Probate: Concerns have risen sharply

MPs have launched an inquiry into probate in the wake of mounting concern about how long the process is taking, with HM Courts & Tribunals Service (HMCTS) admitting to rising levels of complaints.

The justice select committee said reports cited cases of probate taking more than 11 months and practitioners advising clients that probate would take at least nine months.

HMCTS’s most recent figures, for September, said it was taking 15.4 weeks from submission to issue of the grant of probate, compared to 9.3 weeks a year earlier.

The reformed probate service was launched in July 2018 as part of the HMCTS reform programme, offering a digital service. Its use has been mandated for lawyer users since November 2020.

The committee will take evidence on capacity, resources and delays across the probate service, the impact of digitisation, centralisation and innovation, including the effectiveness of the online probate portal. The call for evidence closes on 22 January.

Sir Bob Neill, its Conservative chair, said: “Concerns over probate have risen sharply over the last five years, with the waiting time for probate almost doubling in the last financial year alone. It is right the justice committee examine the reasons behind this, the consequences and takes evidence on the issues of capacity and resourcing.

“Families across the country, have faced challenges in navigating the probate system, with reports of rogue traders and poor practice, as well as significant delays.

“My committee wants to examine how the administration of probate could be improved for people who are already coming to terms with the loss of a loved one.”

Separately, HMCTS has published an access to justice assessment for its probate service, a tool it uses to identify, fix and monitor access to justice barriers.

This highlighted “higher-than-expected contact (complaints, emails and calls), as well as lower than expected levels of user satisfaction”.

The main driver for contact was applicants seeking an update on the progress of their case, HMCTS said, “which was exacerbated by delays in the service and an increasing backlog of older, outstanding cases”.

“This analysis has led to improvements being made to the service and HMCTS processes during 2023. These include changing operational processes to target the backlog of older cases, introducing a Citizens Hub, where applicants can log in to get updates on their case, and changing messaging to let applicants know that cases will take around 16 weeks, rather than eight weeks as stated in the original messaging.”

More broadly, the assessment did not find any evidence of users being excluded from the service, nor of differences in case timeliness or outcome by age, disability or sex.

“The assessment found positive evidence of an improvement in access to justice as changes to the service have resulted in more users being able to apply for probate on their own.”

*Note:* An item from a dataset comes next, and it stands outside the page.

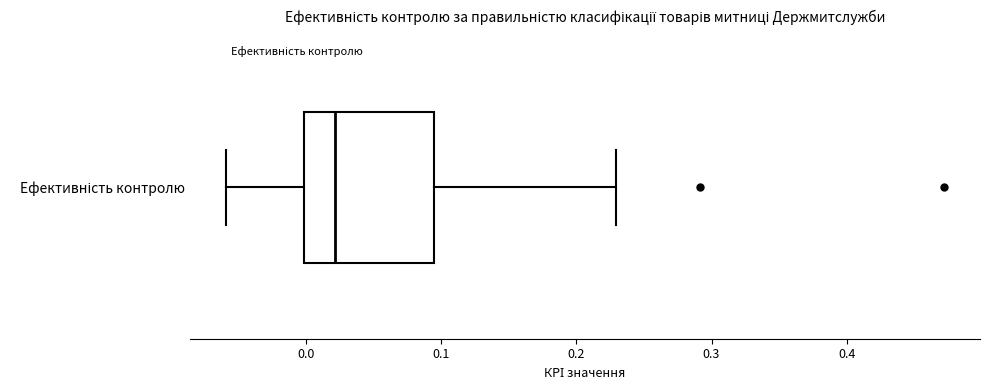

Transcribe this box plot: give where the median line is, the range the box spans, and where the two whiskers end, as read against the x-axis. The values are not printed on the chart, so give them approximately, as read against the axis.

median 0.02, box 0.00 to 0.09, whiskers -0.06 to 0.23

However, potential access to justice barriers included:

  • Cases from ethnic minority users take longer and are stopped more than white users;
  • Older users rely on the paper service, more which takes longer;
  • Reasonable adjustments are under-used and under-recorded.

The assessment said: “Each of these barriers has an associated service fix in place, including improvements to user guidance that we expect to reduce the differences experienced by ethnic minorities.”

Meanwhile, the committee is holding evidence sessions on the regulation of legal profession on the next two Tuesdays. It will be quizzing the heads of the Legal Services Board, Law Society, Solicitors Regulation Authority, Bar Council, Bar Standards Board, CILEX and CILEx Regulation.

There is no specific reason given for this, except that the last time that the committee examined the regulation of legal services was 2016.